— Task requirements —
Could you gather every line of the data that contains the string "NNAgent"? Letter case must match.

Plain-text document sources
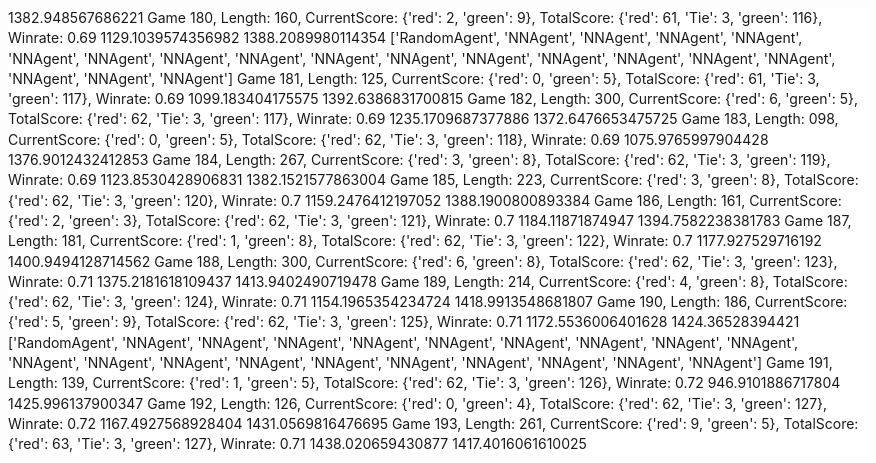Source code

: 1382.948567686221
Game 180, Length: 160,      CurrentScore: {'red': 2, 'green': 9},      TotalScore: {'red': 61, 'Tie': 3, 'green': 116},  Winrate: 0.69
1129.1039574356982
1388.2089980114354
['RandomAgent', 'NNAgent', 'NNAgent', 'NNAgent', 'NNAgent', 'NNAgent', 'NNAgent', 'NNAgent', 'NNAgent', 'NNAgent', 'NNAgent', 'NNAgent', 'NNAgent', 'NNAgent', 'NNAgent', 'NNAgent', 'NNAgent', 'NNAgent', 'NNAgent']
Game 181, Length: 125,      CurrentScore: {'red': 0, 'green': 5},      TotalScore: {'red': 61, 'Tie': 3, 'green': 117},  Winrate: 0.69
1099.183404175575
1392.6386831700815
Game 182, Length: 300,      CurrentScore: {'red': 6, 'green': 5},      TotalScore: {'red': 62, 'Tie': 3, 'green': 117},  Winrate: 0.69
1235.1709687377886
1372.6476653475725
Game 183, Length: 098,      CurrentScore: {'red': 0, 'green': 5},      TotalScore: {'red': 62, 'Tie': 3, 'green': 118},  Winrate: 0.69
1075.9765997904428
1376.9012432412853
Game 184, Length: 267,      CurrentScore: {'red': 3, 'green': 8},      TotalScore: {'red': 62, 'Tie': 3, 'green': 119},  Winrate: 0.69
1123.8530428906831
1382.1521577863004
Game 185, Length: 223,      CurrentScore: {'red': 3, 'green': 8},      TotalScore: {'red': 62, 'Tie': 3, 'green': 120},  Winrate: 0.7
1159.2476412197052
1388.1900800893384
Game 186, Length: 161,      CurrentScore: {'red': 2, 'green': 3},      TotalScore: {'red': 62, 'Tie': 3, 'green': 121},  Winrate: 0.7
1184.11871874947
1394.7582238381783
Game 187, Length: 181,      CurrentScore: {'red': 1, 'green': 8},      TotalScore: {'red': 62, 'Tie': 3, 'green': 122},  Winrate: 0.7
1177.927529716192
1400.9494128714562
Game 188, Length: 300,      CurrentScore: {'red': 6, 'green': 8},      TotalScore: {'red': 62, 'Tie': 3, 'green': 123},  Winrate: 0.71
1375.2181618109437
1413.9402490719478
Game 189, Length: 214,      CurrentScore: {'red': 4, 'green': 8},      TotalScore: {'red': 62, 'Tie': 3, 'green': 124},  Winrate: 0.71
1154.1965354234724
1418.9913548681807
Game 190, Length: 186,      CurrentScore: {'red': 5, 'green': 9},      TotalScore: {'red': 62, 'Tie': 3, 'green': 125},  Winrate: 0.71
1172.5536006401628
1424.36528394421
['RandomAgent', 'NNAgent', 'NNAgent', 'NNAgent', 'NNAgent', 'NNAgent', 'NNAgent', 'NNAgent', 'NNAgent', 'NNAgent', 'NNAgent', 'NNAgent', 'NNAgent', 'NNAgent', 'NNAgent', 'NNAgent', 'NNAgent', 'NNAgent', 'NNAgent', 'NNAgent']
Game 191, Length: 139,      CurrentScore: {'red': 1, 'green': 5},      TotalScore: {'red': 62, 'Tie': 3, 'green': 126},  Winrate: 0.72
946.9101886717804
1425.996137900347
Game 192, Length: 126,      CurrentScore: {'red': 0, 'green': 4},      TotalScore: {'red': 62, 'Tie': 3, 'green': 127},  Winrate: 0.72
1167.4927568928404
1431.0569816476695
Game 193, Length: 261,      CurrentScore: {'red': 9, 'green': 5},      TotalScore: {'red': 63, 'Tie': 3, 'green': 127},  Winrate: 0.71
1438.020659430877
1417.4016061610025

— Completed task —
['RandomAgent', 'NNAgent', 'NNAgent', 'NNAgent', 'NNAgent', 'NNAgent', 'NNAgent', 'NNAgent', 'NNAgent', 'NNAgent', 'NNAgent', 'NNAgent', 'NNAgent', 'NNAgent', 'NNAgent', 'NNAgent', 'NNAgent', 'NNAgent', 'NNAgent']
['RandomAgent', 'NNAgent', 'NNAgent', 'NNAgent', 'NNAgent', 'NNAgent', 'NNAgent', 'NNAgent', 'NNAgent', 'NNAgent', 'NNAgent', 'NNAgent', 'NNAgent', 'NNAgent', 'NNAgent', 'NNAgent', 'NNAgent', 'NNAgent', 'NNAgent', 'NNAgent']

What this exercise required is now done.